Metaphors are used to represent something else, but the thing being represented by the metaphor often is "real". Thus, I don't see God as a metaphor; I see how we describe God as our best guess as to what God is like. Our descriptions, therefore, are emblematic and symbolic. They are metaphors.
If someone describes God as an authoritarian dictator who demands obedience and punishes every mistake, that description might represent a desperate need for security and order. It is symbolic of what that person needs or wants most at that moment - or simply what that person was taught as a child and what was needed by the person who originally formulated that particular metaphor. Calvinism's extremity God of hardcore predestination is that metaphor on steroids - as it posits God as the great puppeteer and barbecue master. Yes, it's a metaphor (and, yes, I loathe that particular metaphor) - but it's grounded in Calvin's perception of reality.

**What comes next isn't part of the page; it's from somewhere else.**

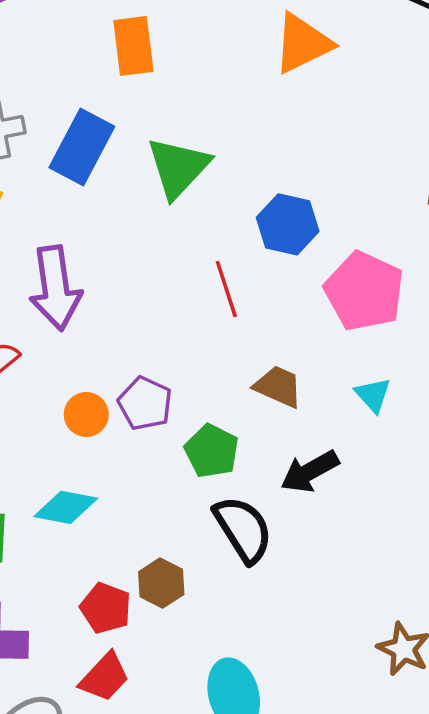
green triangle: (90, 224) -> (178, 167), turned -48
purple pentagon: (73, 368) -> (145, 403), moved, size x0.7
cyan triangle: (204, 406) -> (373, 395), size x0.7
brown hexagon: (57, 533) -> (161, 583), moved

If there really is a God, or if there really is godhood, or if there really is some type of higher consciousness and never-ending existence, the metaphors we use to talk of God are based in reality to some degree. The only way that our metaphors are not "real" in some extra-worldly way is if our existence ends when we die as mortals. That simply doesn't resonate with me at all, so I choose to believe that our metaphors of God (the ways we construct our descriptions of the divine) are based on reality - even if they are constructed while looking through a glass, darkly.